Description of the task - Quote exactly and only this range of lines in the data below: the line that holds "[425,612,556,629] skirtingExtension ->" to the line that holds "[791,217,838,230] forma ->", both included.

Provided records -

>>>

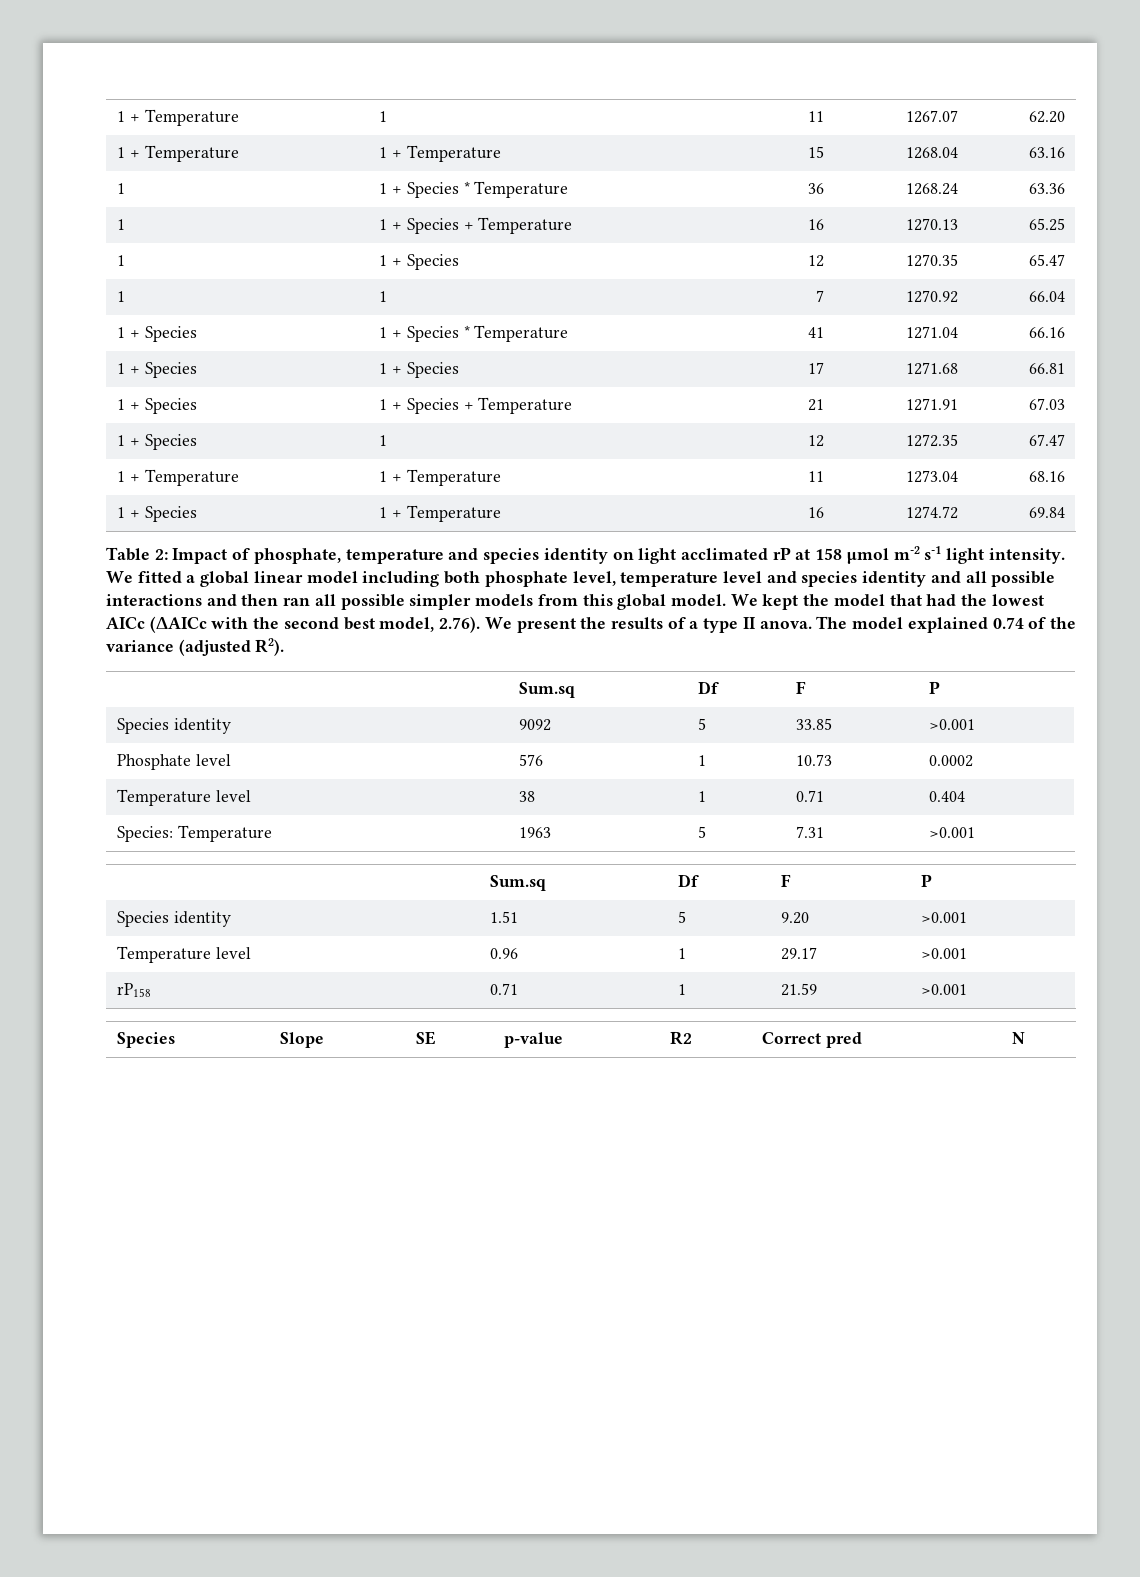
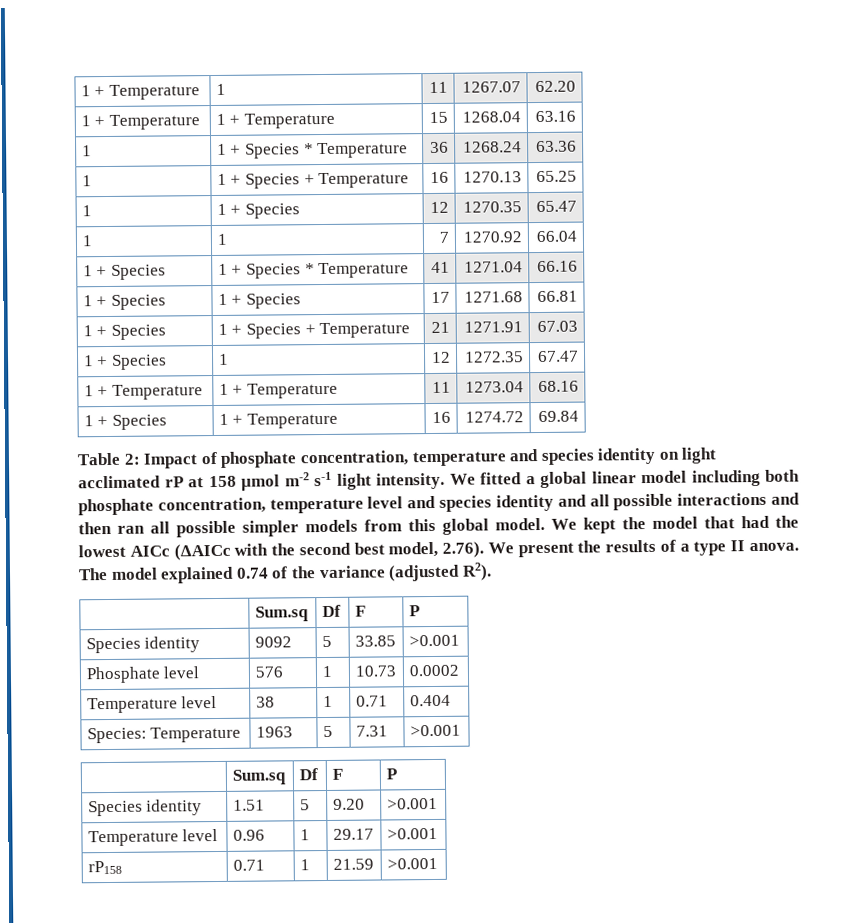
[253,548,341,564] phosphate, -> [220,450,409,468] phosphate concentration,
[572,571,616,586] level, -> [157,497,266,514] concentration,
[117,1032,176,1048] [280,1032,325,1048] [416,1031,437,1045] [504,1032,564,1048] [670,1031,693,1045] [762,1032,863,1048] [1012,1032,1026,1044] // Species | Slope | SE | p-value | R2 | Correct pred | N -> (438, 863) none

<<<
>>>

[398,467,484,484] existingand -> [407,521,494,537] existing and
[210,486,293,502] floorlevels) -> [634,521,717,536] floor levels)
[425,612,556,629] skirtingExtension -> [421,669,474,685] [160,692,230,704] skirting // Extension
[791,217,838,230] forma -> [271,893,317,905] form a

<<<

The answer -
[425,612,556,629] skirtingExtension -> [421,669,474,685] [160,692,230,704] skirting // Extension
[791,217,838,230] forma -> [271,893,317,905] form a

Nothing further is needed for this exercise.